En étudiant le génome d'une jeune fille incapable de
ressentir la douleur, des chercheurs belges et allemands ont identifié
un gène unique responsable de sa maladie. Après avoir mené des tests sur
des souris, les scientifiques estiment pouvoir créer une nouvelle forme
d'analgésique.
Il n'est pas question ici d'un anticorps, mais d'un médicament. Pour les raison évoquées dans le précédent article, je trouve ça peut être plus intéressant.
Et on plaindra encore les pauvres souris qui ont servies de cobayes.
Donc:
Les analgésies congénitales sont des maladies très rares, qui se traduisent par une incapacité physiologique à ressentir la douleur.
Une équipe de chercheurs belges et allemands a scruté le génome d'une
patiente présentant ce trouble, le comparant notamment à celui de ses
parents, non atteints. Ses analyses ont permis l'identification d'une
mutation sur un gène du nom de SCN11A, dont le rôle chez l'humain était
jusqu'alors inconnu.
Chez l'homme, la sensation de douleur est initiée lorsque
certains récepteurs, présents dans tout notre organisme, sont stimulés
au-delà d'un certain seuil. A un niveau microscopique, la membrane des cellules réceptrices est traversée de protéines
agencées en "canaux", canaux par lesquels certains ions (1) peuvent
pénétrer à grande vitesse. L'arrivée très rapide d'ions chargés
positivement (ici, le sodium) dans la cellule modifie son potentiel
électrique interne, ce qui se traduit par l'émission d'un signal
électrique dans les nerfs, vers la moelle épinière et le cerveau. La
pénétration, à un débit plus faible, d'ions négatifs dans les cellules
rétablit ultérieurement leur potentiel électrique, entraînant la
dissipation de la sensation douloureuse.
Un apparent paradoxe
Le gène identifié par l'équipe belgo-allemande s'est révélé l'un
des responsables de l'ouverture des fameux "canaux" ioniques. "Ce qui
nous a tous surpris", nous explique Ingo Kurth, "c'est que la mutation
que nous avons observée chez la patiente entraîne une hyperactivité, une
surexpression du gène. C'est l'inverse qui était attendu !"

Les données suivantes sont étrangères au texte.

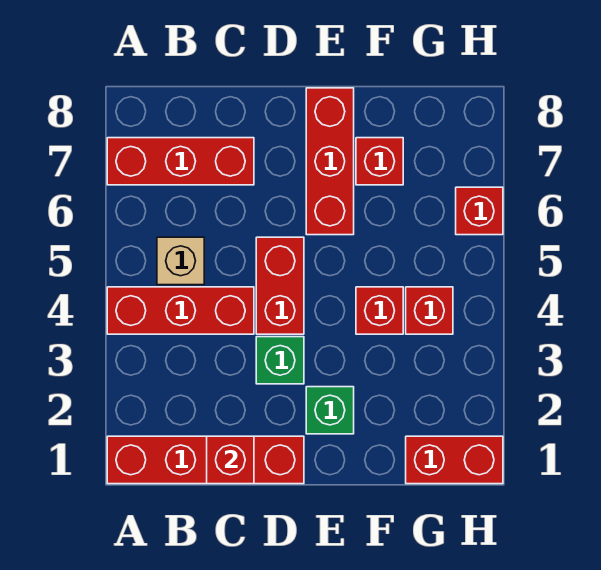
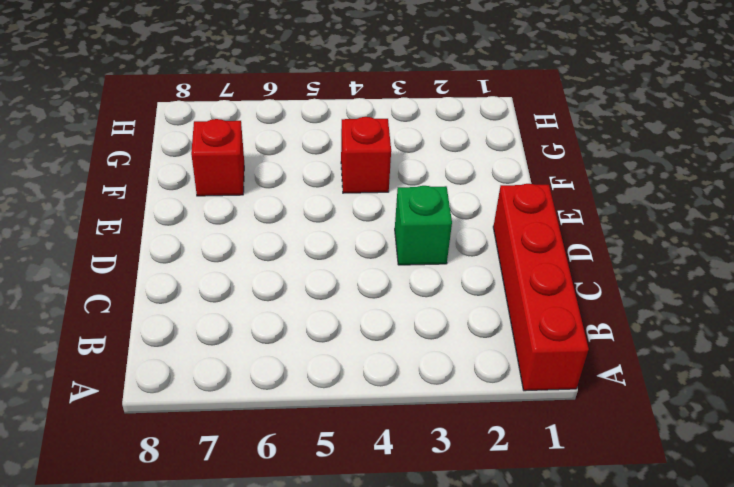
none -> red 1x3 brick [107,287,254,334]
none -> red 1x3 brick [107,138,254,185]
none -> tan 1x1 brick [157,237,204,285]

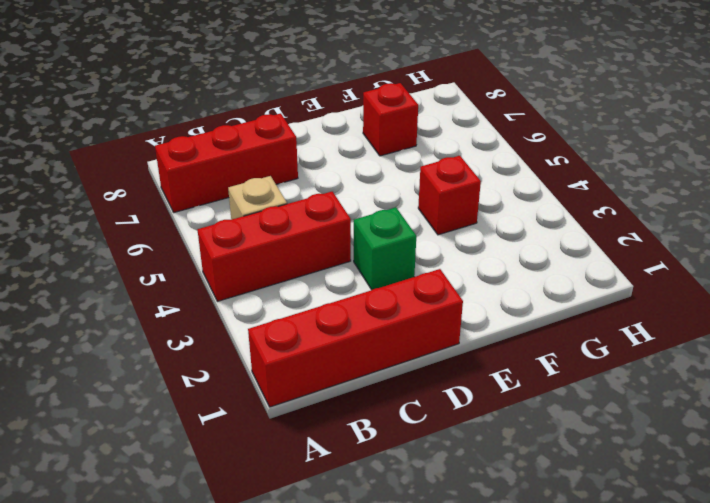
none -> red 1x2 brick [256,237,304,334]
none -> green 1x1 brick [306,387,354,434]
none -> red 1x3 brick [306,88,354,235]

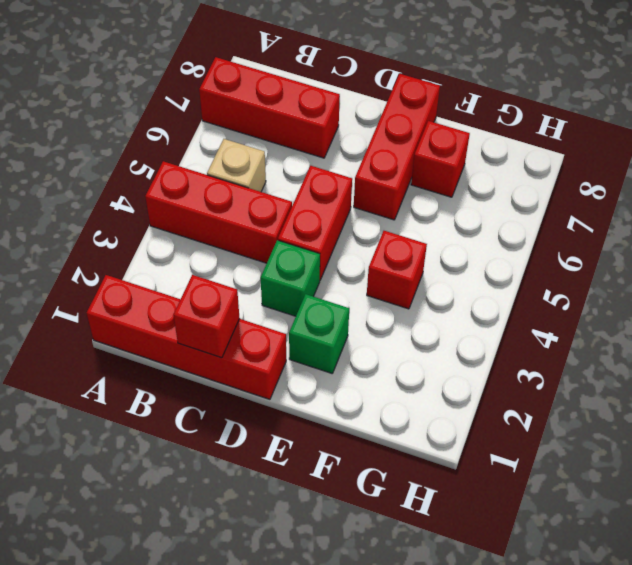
none -> red 1x2 brick [406,436,503,484]
none -> red 1x1 brick [406,287,453,334]
none -> red 1x1 brick [456,187,503,235]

Selon toute vraisemblance, lorsque les molécules produites à la
suite de la transcription du gène SCN11A sont déversées en trop grand
nombre, les canaux ioniques restent désespérément fermés.
Pour confirmer leurs hypothèses, les chercheurs ont substitué
chez la souris le gène SCN11A normal par sa version mutée. Ils ont
ensuite observé la capacité des rongeurs à ressentir la douleur.
Comparées à des souris non mutées, les souris d'Ingo Kurth se sont
avérées avoir un temps de réaction à la chaleur 2,5 fois plus important.
Au terme de plusieurs jours d'expérience, un dixième des souris
s'étaient blessées (certaines jusqu'à présenter des fractures) au cours
de leurs activités quotidiennes...
Vers des analgésiques d'un autre genre ?
La possibilité de saturer les canaux ioniques à l'aide de la
molécule associée à SCN11A ouvre également la perspective de production
d'une forme entièrement nouvelle d'analgésique. Les chercheurs auront
toutefois à surmonter de très nombreux obstacles.
Ingo Kurth fait ici preuve de la plus grande prudence : "Chez
l'homme, il existe neuf protéines associées à l’ouverture de canaux qui
favorisent la circulation des ions sodiums dans différents types de
cellules. Le médicament que nous devrons développer ne devra avoir
d’action que sur le canal ionique des récepteurs de la douleur. Par
ailleurs, il nous faudrait trouver une posologie adaptée à l’homme."